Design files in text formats

******

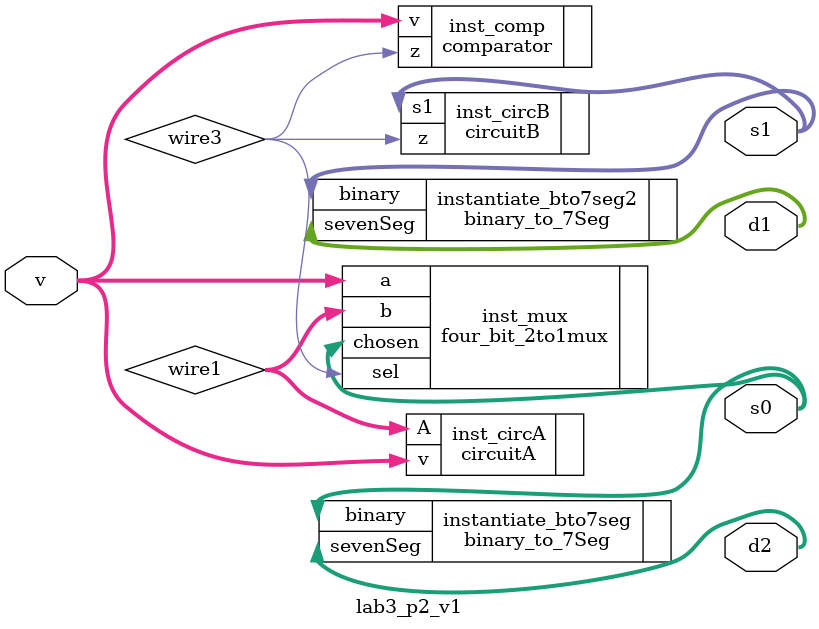
<source format=v>
module lab3_p2_v1 (v, d1, d2, s1, s0);
    input [3:0] v; 
	output [6:0] d1, d2; // d1 is the ten's digit, d2 is the one's digit.
	output [3:0] s1, s0; // s1 is the ten's digit, s0 is the one's digit.
	
	//Add any required intermediate wires here
	wire [3:0] wire1, wire2;
	wire wire3;
	
	comparator inst_comp(.v(v),.z(wire3));
	circuitA inst_circA(.v(v),.A(wire1));
	circuitB inst_circB(.z(wire3),.s1(s1));
	four_bit_2to1mux inst_mux(.sel(wire3),.a(v),.b(wire1),.chosen(s0));
	binary_to_7Seg instantiate_bto7seg(.binary(s0),.sevenSeg(d2));
	binary_to_7Seg instantiate_bto7seg2(.binary(s1),.sevenSeg(d1));
	
endmodule
</source>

******

Exercise goal ::
Please return the span of lines above that opens with the one containing "binary_to_7Seg instantiate_bto7seg(.binary(s0),.sevenSeg(d2));" and closes with the final line, both included, exactly as written and nothing more.

Answer ::
	binary_to_7Seg instantiate_bto7seg(.binary(s0),.sevenSeg(d2));
	binary_to_7Seg instantiate_bto7seg2(.binary(s1),.sevenSeg(d1));
	
endmodule
</source>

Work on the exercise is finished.